The Integrated Community Listening Survey, conducted by Nigeria Health Watch, has revealed persistent barriers to Sexual and Reproductive Health and Rights (SRHR), especially among young adults and rural communities.
Ms Anwuli Nwankwo, Knowledge Management Lead, Nigeria Health Watch, disclosed this on Thursday in Abuja, at the National Policy Dialogue on Improving Adolescent Access to Sexual and Reproductive Health Services.
The News Agency of Nigeria (NAN) gathered that the survey was conducted between March and April 2025 in six states of Lagos, Ebonyi, Cross River, Kano, Niger and Borno, representing the six geo-political zones in Nigeria.
The theme of the event is, “Improving Adolescent Access to Quality Sexual and Reproductive Health Services”, organised by Nigeria Health Watch and its partners.
Nwankwo, in her presentation, said that this was despite the country’s longstanding commitment and programmatic investments in SRHR.
She said that the survey assessed access and barriers to SRHR.
“The cross-sectional study, which drew data from 414 participants, aimed to uncover the realities behind the stagnation in reproductive health progress in Nigeria,” she said.
Nwankwo at the finding’s presentation noted that 50 per cent of participants reported having access to SRHR services and the remaining 50 per cent did not.
She also said that younger individuals aged 18 to 34 faced more significant access challenges.

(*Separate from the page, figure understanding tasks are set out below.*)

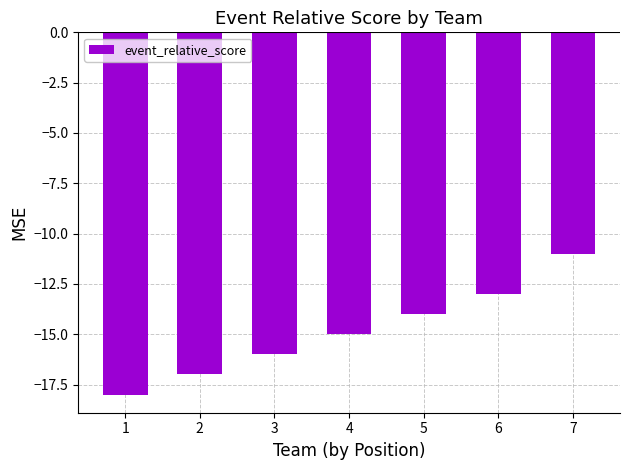

What is the maximum value shown in the chart?

-11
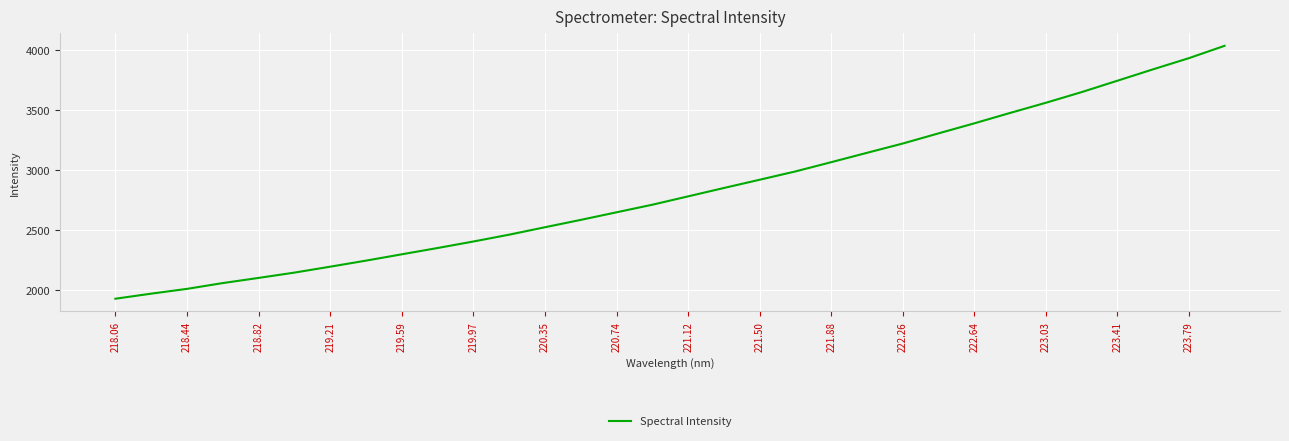

What is the greatest value displayed?

4035.4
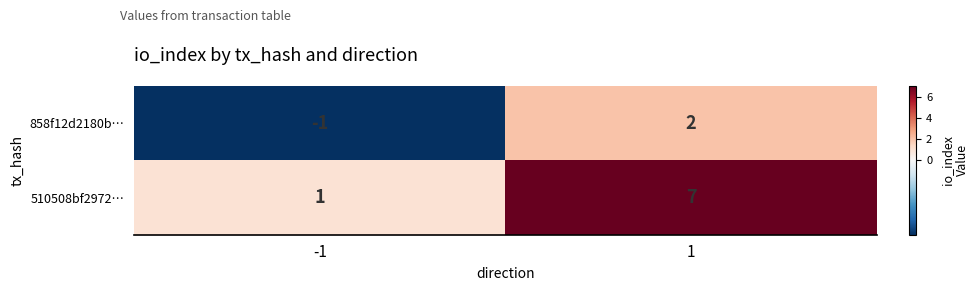

Which series has the largest total across all categories?

510508bf2972…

“Primary healthcare centres remained the first point of contact for most participants, yet many of these facilities could not provide comprehensive sexual and reproductive health services,” she stated.
The survey also identified cultural beliefs and lack of awareness as the most common barriers to accessing SRHR services.
Other factors she said included distance to health facilities, cost of services, inadequate funding and limited human resources within the health sector.
“These barriers were notably more prominent among respondents aged 35 to 54 who had previously experienced difficulty accessing reproductive healthcare.
“In spite the fact that 81 per cent of respondents said they had not faced any barriers, the remaining 19 per cent who did, pointed overwhelmingly to socio-cultural and informational obstacles,” Nwankwo said.
Alarmingly, she said that younger participants, those aged 18 to 34, were disproportionately affected, suggesting that Nigeria’s youth continued to face systemic challenges in realising their reproductive rights.
She said that the survey’s findings also highlighted that maternal and infant mortality, unintended pregnancies and policy implementation gaps were key consequences of these access barriers.
“While primary health centres dominate as first-access points, their effectiveness is undermined by entrenched systemic and social limitations.
“There is an urgent need for a more targeted and culturally sensitive approach,” she added.
Nwankwo urged the government and development partners to prioritise investment in awareness campaigns, community engagement and health system strengthening.
She further recommended that the country should expand SRHR education through culturally appropriate communication strategies.
She emphasised the need to strengthen the primary healthcare system to deliver integrated reproductive health services, in addition to calling for leveraging mobile health solutions to reach remote and underserved areas.
Nwankwo urged stakeholders to address the economic burden that prevents many individuals from accessing SRHR services.